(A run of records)
* * * * * * * * *
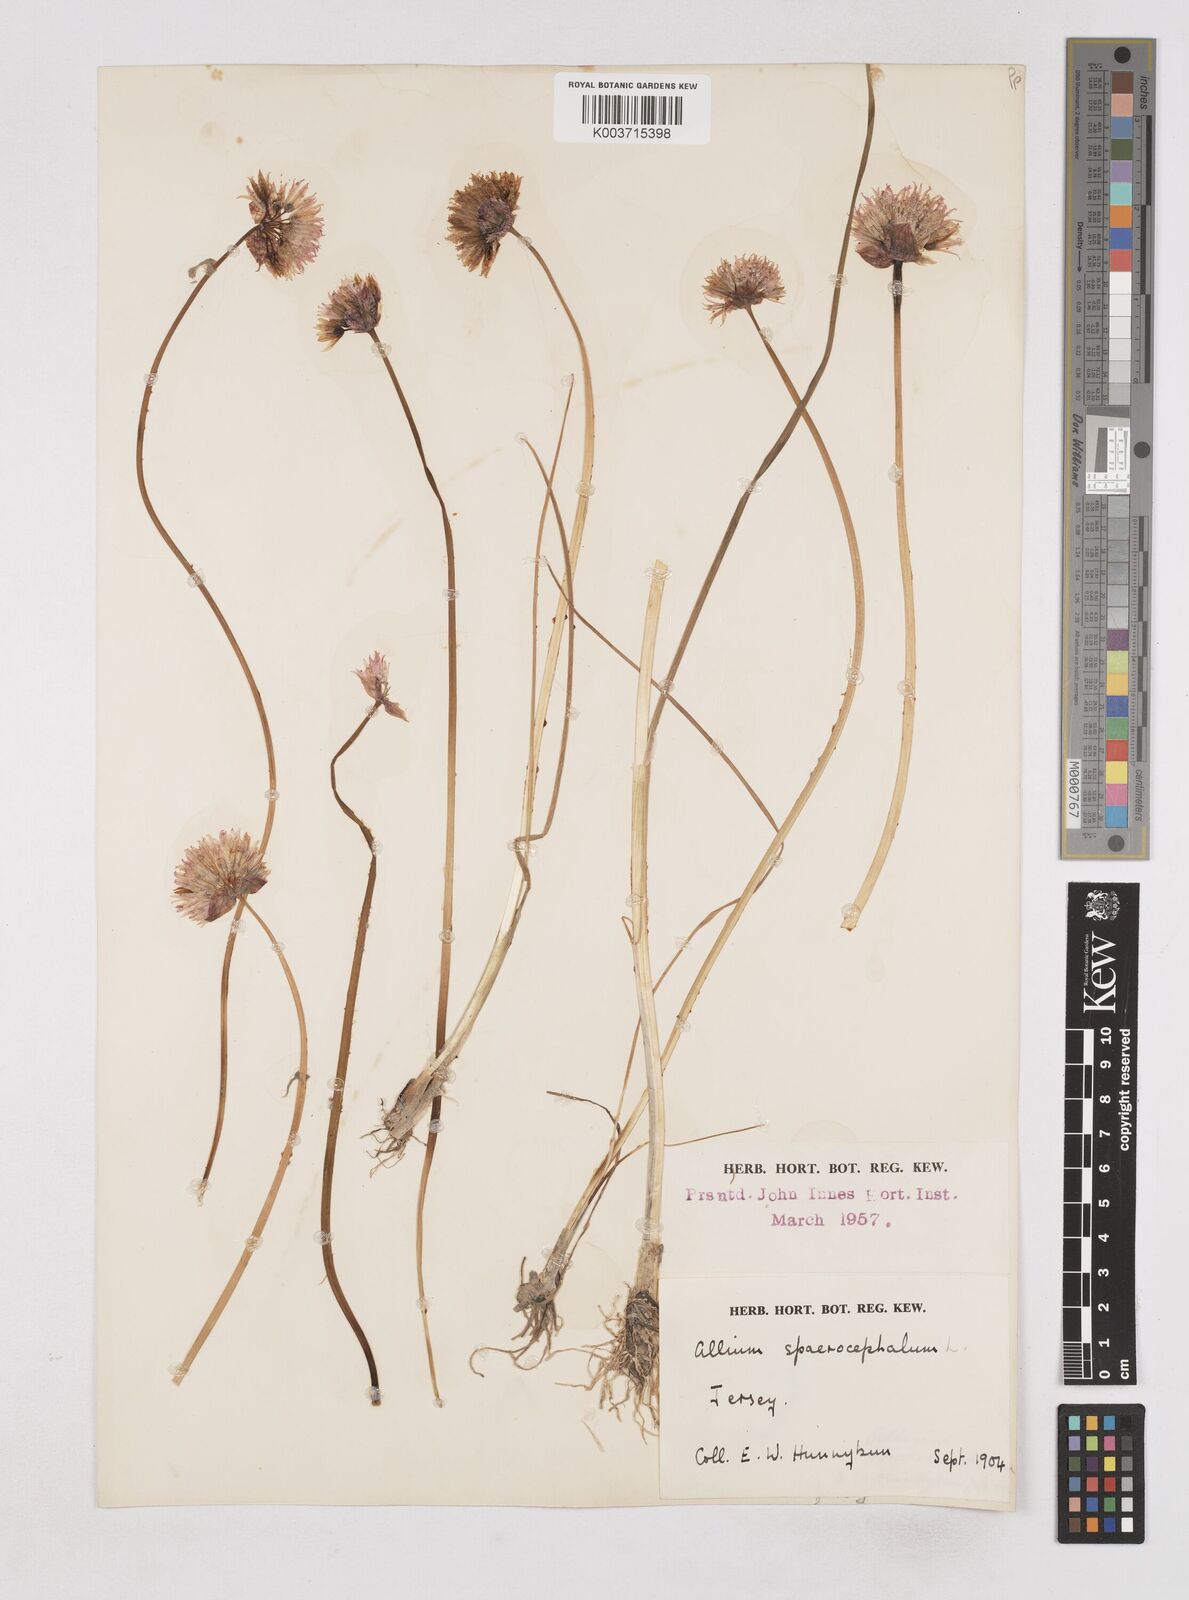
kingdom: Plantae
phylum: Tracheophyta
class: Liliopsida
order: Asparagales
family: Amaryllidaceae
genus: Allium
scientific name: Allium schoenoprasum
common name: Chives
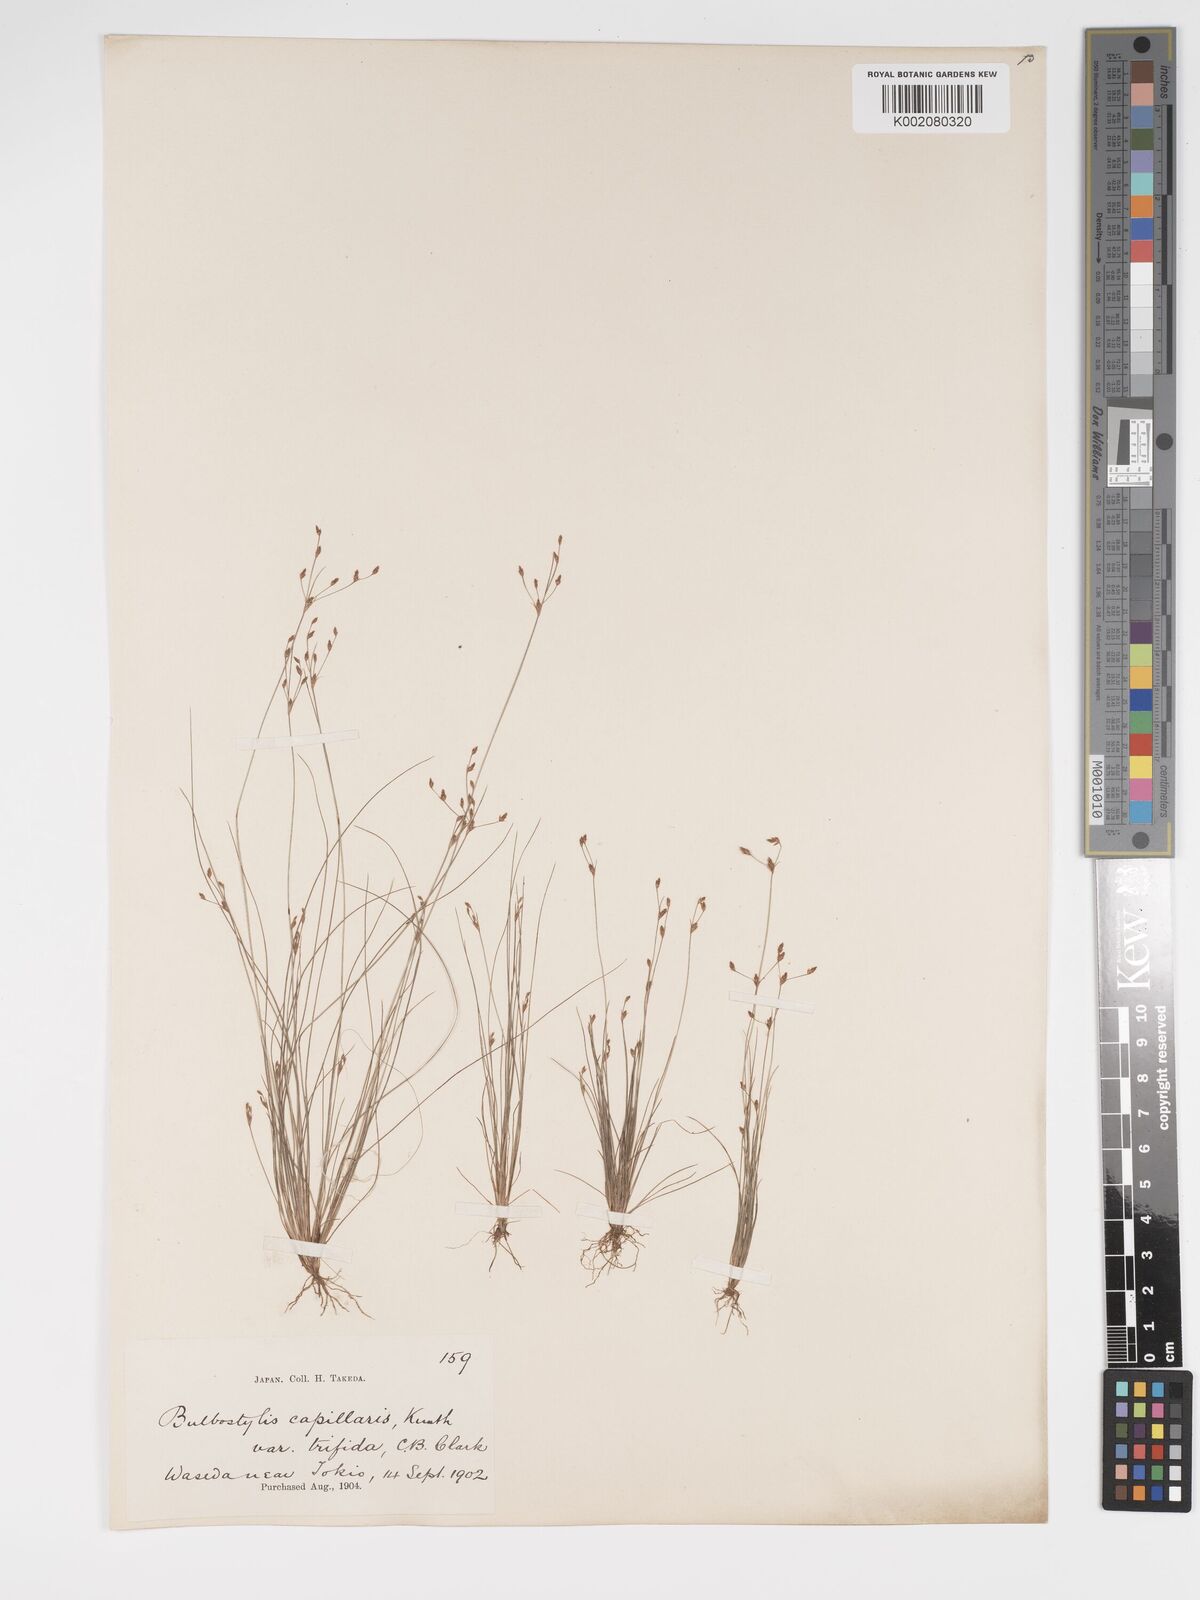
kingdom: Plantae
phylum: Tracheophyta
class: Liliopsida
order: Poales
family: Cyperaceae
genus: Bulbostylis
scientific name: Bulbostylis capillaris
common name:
* * * * * * * * *
Write out every line of the records as a numbered list, skipping any blank lines. Don't include the pictures.

SOLUTION TO THIS EXERCISE —
1. kingdom: Plantae
2. phylum: Tracheophyta
3. class: Liliopsida
4. order: Asparagales
5. family: Amaryllidaceae
6. genus: Allium
7. scientific name: Allium schoenoprasum
8. common name: Chives
9. kingdom: Plantae
10. phylum: Tracheophyta
11. class: Liliopsida
12. order: Poales
13. family: Cyperaceae
14. genus: Bulbostylis
15. scientific name: Bulbostylis capillaris
16. common name:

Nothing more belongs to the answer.